In order to examine the selectivity of CQDs–AuNPs probe, the fluorescence response of CQDs–AuNPs to Cys, Met, Cyt, His, Trp, Arg (2.0 μM), Lys, Phe, Thr, Val, Ala, Gly, Asp, Ca2+, K+, Mg2+, lactose and glucose (20 μM) were studied according to the procedure described in Section 2.3. ΔF was calculated to assess the selectivity of probe towards Cys. As Fig. 5 displayed, most of these potential interfering substances do not cause any obvious changes in fluorescence signals. However, the presence of Cys, Met, Cyt, and His results in the fluorescence enhancement to some extent on the CQDs–AuNPs probe. The value of ΔF follows the order of Cys > Met > Cyt > His. More importantly, for Met, Cyt, and His, the recovery degree of fluorescence signal is far lower than that for Cys. These experimental results demonstrate that CQDs–AuNPs probe exhibits excellent selectivity to Cys.

Fig. 5

Fluorescence recovery (ΔF) of CQDs–AuNPs in the presence of Cys and potential interfering substances. Each substance was separately added into CQDs–AuNPs solution in the absence of Cys. From a to r, the corresponding substances are Cys, Met, Cyt, His, Trp, Arg, Lys, Phe, Thr, Val, Ala, Gly, Asp, Ca2+, K+, Mg2+, lactose and glucose.

Analysis of milk samples

To further confirm the feasibility of CQDs–AuNPs probe for Cys detection in practical applications, it was used to detect the content of Cys in milk samples. For this purpose, the standard addition method was applied. As can be seen in Table 2, the recoveries were in the range of 94.7–102.3%, and RSDs were less than 5%. The results demonstrate reliability of the probe for acceptable performance in real samples.

Analytical results for Cys monitoring in milk samples (n = 3)

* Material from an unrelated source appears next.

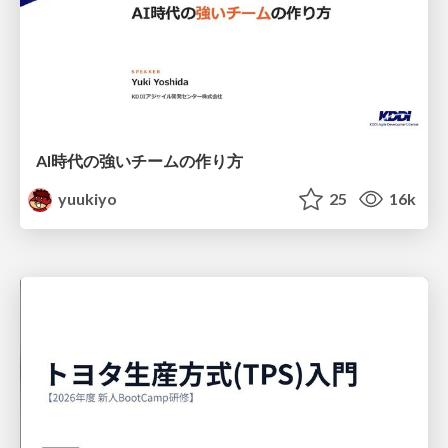
AI時代の強いチームの作り方
yuukiyo
25
16k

Sample	Spiked (μM)	Found (μM)	RSD (%)	Recovery (%)	Found in original sample (μM)
1	0.00	0.81	2.5		162
	0.50	1.28	3.0	94.7
	0.80	1.58	1.8	96.1
2	0.00	0.87	3.4		174
	0.50	1.38	1.6	102.3
	0.80	1.68	3.0	102.0

Conclusions

CQDs were prepared from citric acid and urea, and it was found that the addition of AuNPs results in the fluorescence quenching of CQDs dramatically because of energy transfer. However, the further introduction of Cys could cause the aggregation of AuNPs, resulting in the fluorescence recovery of CQDs–AuNPs system. A simple and fast detection method based on CQDs–AuNPs as a fluorescent probe was developed for selective detection of Cys. The analytical performance of the proposed probe was comparable to or better than those of other reports. The advantages of the method are simplicity, low-cost, high accuracy and good precision.

Conflicts of interest

The authors declare that they have no competing interests.